## Records supplied
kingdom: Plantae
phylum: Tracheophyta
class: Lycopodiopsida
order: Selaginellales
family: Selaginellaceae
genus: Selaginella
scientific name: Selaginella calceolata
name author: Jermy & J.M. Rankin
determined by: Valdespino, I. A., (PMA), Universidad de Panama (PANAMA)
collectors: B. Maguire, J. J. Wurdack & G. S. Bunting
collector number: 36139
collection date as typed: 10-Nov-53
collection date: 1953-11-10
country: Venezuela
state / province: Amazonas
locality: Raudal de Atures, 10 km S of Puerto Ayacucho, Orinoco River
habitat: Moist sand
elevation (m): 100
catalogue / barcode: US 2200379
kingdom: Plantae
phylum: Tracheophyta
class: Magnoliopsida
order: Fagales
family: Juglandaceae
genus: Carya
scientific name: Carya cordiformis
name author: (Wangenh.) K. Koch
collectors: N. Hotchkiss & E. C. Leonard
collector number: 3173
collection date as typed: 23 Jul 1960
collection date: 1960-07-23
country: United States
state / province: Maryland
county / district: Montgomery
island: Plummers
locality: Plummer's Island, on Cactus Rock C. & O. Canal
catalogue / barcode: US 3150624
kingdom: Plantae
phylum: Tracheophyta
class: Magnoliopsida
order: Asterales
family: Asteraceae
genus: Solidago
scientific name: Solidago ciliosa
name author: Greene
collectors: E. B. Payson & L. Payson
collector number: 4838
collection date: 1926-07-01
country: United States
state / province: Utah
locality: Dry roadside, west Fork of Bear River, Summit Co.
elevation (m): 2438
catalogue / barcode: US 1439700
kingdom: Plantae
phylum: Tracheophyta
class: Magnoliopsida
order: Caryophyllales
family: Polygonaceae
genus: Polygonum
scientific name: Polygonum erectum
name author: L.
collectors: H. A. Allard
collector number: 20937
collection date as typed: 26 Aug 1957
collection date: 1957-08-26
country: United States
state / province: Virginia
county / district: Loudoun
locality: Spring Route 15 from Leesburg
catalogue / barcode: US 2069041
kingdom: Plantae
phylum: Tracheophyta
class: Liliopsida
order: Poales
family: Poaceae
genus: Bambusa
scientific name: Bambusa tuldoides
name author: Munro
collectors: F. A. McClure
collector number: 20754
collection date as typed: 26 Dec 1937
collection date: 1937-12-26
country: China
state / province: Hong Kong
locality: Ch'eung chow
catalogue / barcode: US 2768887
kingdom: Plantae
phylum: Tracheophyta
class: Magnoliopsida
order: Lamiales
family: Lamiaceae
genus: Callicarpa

## Challenge
Lay out all of the material above as a Markdown table with the columns Row and Line. Number each row, and leave out any blank lines.

## The response
| Row | Line |
|---|---|
| 1 | kingdom: Plantae |
| 2 | phylum: Tracheophyta |
| 3 | class: Lycopodiopsida |
| 4 | order: Selaginellales |
| 5 | family: Selaginellaceae |
| 6 | genus: Selaginella |
| 7 | scientific name: Selaginella calceolata |
| 8 | name author: Jermy & J.M. Rankin |
| 9 | determined by: Valdespino, I. A., (PMA), Universidad de Panama (PANAMA) |
| 10 | collectors: B. Maguire, J. J. Wurdack & G. S. Bunting |
| 11 | collector number: 36139 |
| 12 | collection date as typed: 10-Nov-53 |
| 13 | collection date: 1953-11-10 |
| 14 | country: Venezuela |
| 15 | state / province: Amazonas |
| 16 | locality: Raudal de Atures, 10 km S of Puerto Ayacucho, Orinoco River |
| 17 | habitat: Moist sand |
| 18 | elevation (m): 100 |
| 19 | catalogue / barcode: US 2200379 |
| 20 | kingdom: Plantae |
| 21 | phylum: Tracheophyta |
| 22 | class: Magnoliopsida |
| 23 | order: Fagales |
| 24 | family: Juglandaceae |
| 25 | genus: Carya |
| 26 | scientific name: Carya cordiformis |
| 27 | name author: (Wangenh.) K. Koch |
| 28 | collectors: N. Hotchkiss & E. C. Leonard |
| 29 | collector number: 3173 |
| 30 | collection date as typed: 23 Jul 1960 |
| 31 | collection date: 1960-07-23 |
| 32 | country: United States |
| 33 | state / province: Maryland |
| 34 | county / district: Montgomery |
| 35 | island: Plummers |
| 36 | locality: Plummer's Island, on Cactus Rock C. & O. Canal |
| 37 | catalogue / barcode: US 3150624 |
| 38 | kingdom: Plantae |
| 39 | phylum: Tracheophyta |
| 40 | class: Magnoliopsida |
| 41 | order: Asterales |
| 42 | family: Asteraceae |
| 43 | genus: Solidago |
| 44 | scientific name: Solidago ciliosa |
| 45 | name author: Greene |
| 46 | collectors: E. B. Payson & L. Payson |
| 47 | collector number: 4838 |
| 48 | collection date: 1926-07-01 |
| 49 | country: United States |
| 50 | state / province: Utah |
| 51 | locality: Dry roadside, west Fork of Bear River, Summit Co. |
| 52 | elevation (m): 2438 |
| 53 | catalogue / barcode: US 1439700 |
| 54 | kingdom: Plantae |
| 55 | phylum: Tracheophyta |
| 56 | class: Magnoliopsida |
| 57 | order: Caryophyllales |
| 58 | family: Polygonaceae |
| 59 | genus: Polygonum |
| 60 | scientific name: Polygonum erectum |
| 61 | name author: L. |
| 62 | collectors: H. A. Allard |
| 63 | collector number: 20937 |
| 64 | collection date as typed: 26 Aug 1957 |
| 65 | collection date: 1957-08-26 |
| 66 | country: United States |
| 67 | state / province: Virginia |
| 68 | county / district: Loudoun |
| 69 | locality: Spring Route 15 from Leesburg |
| 70 | catalogue / barcode: US 2069041 |
| 71 | kingdom: Plantae |
| 72 | phylum: Tracheophyta |
| 73 | class: Liliopsida |
| 74 | order: Poales |
| 75 | family: Poaceae |
| 76 | genus: Bambusa |
| 77 | scientific name: Bambusa tuldoides |
| 78 | name author: Munro |
| 79 | collectors: F. A. McClure |
| 80 | collector number: 20754 |
| 81 | collection date as typed: 26 Dec 1937 |
| 82 | collection date: 1937-12-26 |
| 83 | country: China |
| 84 | state / province: Hong Kong |
| 85 | locality: Ch'eung chow |
| 86 | catalogue / barcode: US 2768887 |
| 87 | kingdom: Plantae |
| 88 | phylum: Tracheophyta |
| 89 | class: Magnoliopsida |
| 90 | order: Lamiales |
| 91 | family: Lamiaceae |
| 92 | genus: Callicarpa |